**WORK INSTRUCTION 1**
Answer each question from the forum thread about avahi.
(a) On which FreeBSD release does tomster report the same behavior?
(b) To which avahi version did tomster upgrade after the breakage?
(c) In which file does teig say --disable-stack-protector should be added to CONFIGURE_ARGS?
**WORK INSTRUCTION 2**
Translate this sentence from the forum thread about avahi into Spanish: "It can be fixed by adding --disable-stack-protector to CONFIGURE_ARGS in the /usr/ports/net/avahi-app/Makefile."
**WORK INSTRUCTION 3**
Return, word for word, the passage of the forum thread about avahi starting at "it's probably some" and ending at "into this issue.".

**DOCUMENT SECTION**

I have no idea how to find out which one of these it is, however.


----------



## tomster (Jan 29, 2014)

FWIW i'm getting the same behaviour on 9.2-RELEASE #0 r255898


----------



## Ajax (Jan 29, 2014)

Looks like the code itself is broken since source code build also doesn't work


----------



## tomster (Jan 29, 2014)

it's probably some library that's been updated, not a fault on avahi itself. i got the error with 0.6.29 after upgrading some other ports (can't remember which). after experiencing the breakage i upgraded avahi to 0.6.31 (both from binary as well as from ports). neither worked.


----------



## teig (Jan 30, 2014)

Bummer, just updated packages via pkg, for the first time since pkgng, and ran into this issue.
My mouse is gone, very annoying!


----------



## teig (Jan 30, 2014)

It can be fixed by adding --disable-stack-protector to CONFIGURE_ARGS in the /usr/ports/net/avahi-app/Makefile.
And rebuilding it.
Ref. freebsd-ports mailing list.

Still no mouse though, in X, works in console!


----------



## bnk (Jan 30, 2014)

teig said:
			
		

> It can be fixed by adding --disable-stack-protector to CONFIGURE_ARGS in the /usr/ports/net/avahi-app/Makefile.

**DATA SEGMENT**
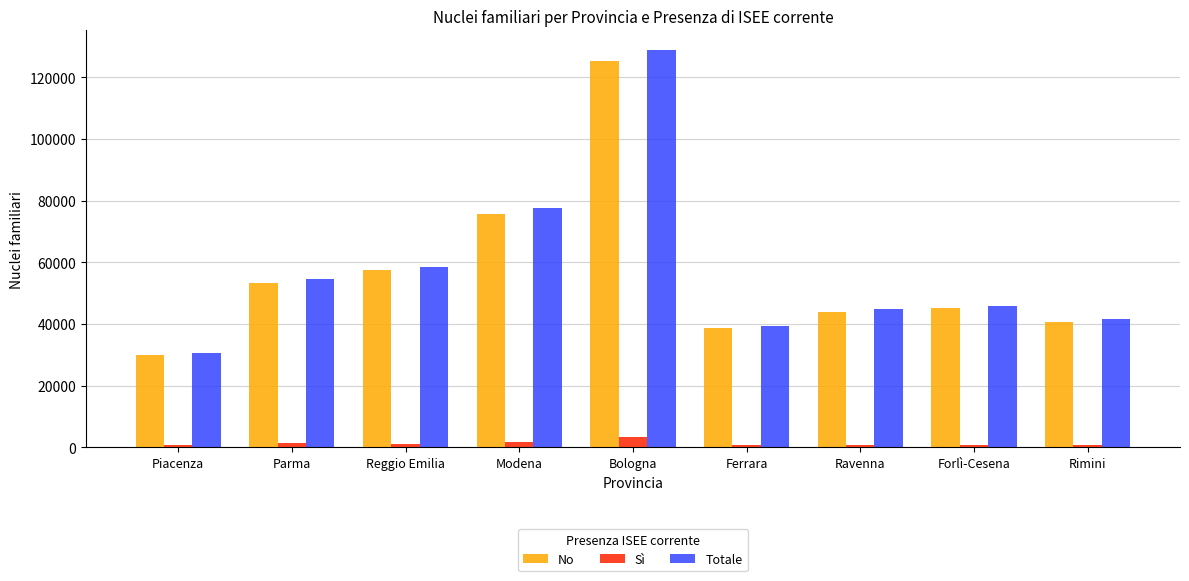

What is the value of the Totale bar at the 4th from the left?

77452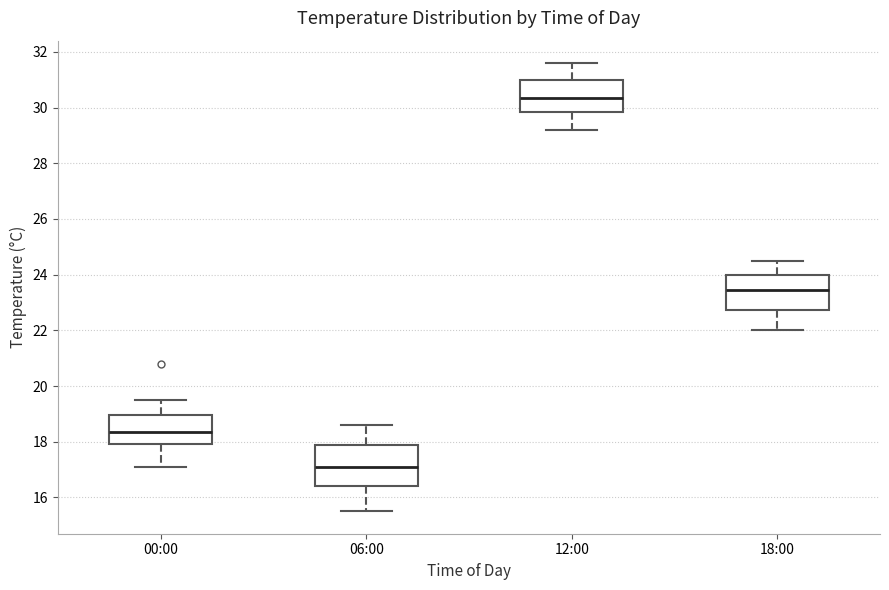

Which box has the lowest median line?

06:00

**EXERCISE OUTPUT 1**
(a) 9.2-RELEASE #0 r255898
(b) 0.6.31
(c) /usr/ports/net/avahi-app/Makefile

**EXERCISE OUTPUT 2**
Se puede arreglar añadiendo --disable-stack-protector a CONFIGURE_ARGS en el /usr/ports/net/avahi-app/Makefile.

**EXERCISE OUTPUT 3**
it's probably some library that's been updated, not a fault on avahi itself. i got the error with 0.6.29 after upgrading some other ports (can't remember which). after experiencing the breakage i upgraded avahi to 0.6.31 (both from binary as well as from ports). neither worked.


----------



## teig (Jan 30, 2014)

Bummer, just updated packages via pkg, for the first time since pkgng, and ran into this issue.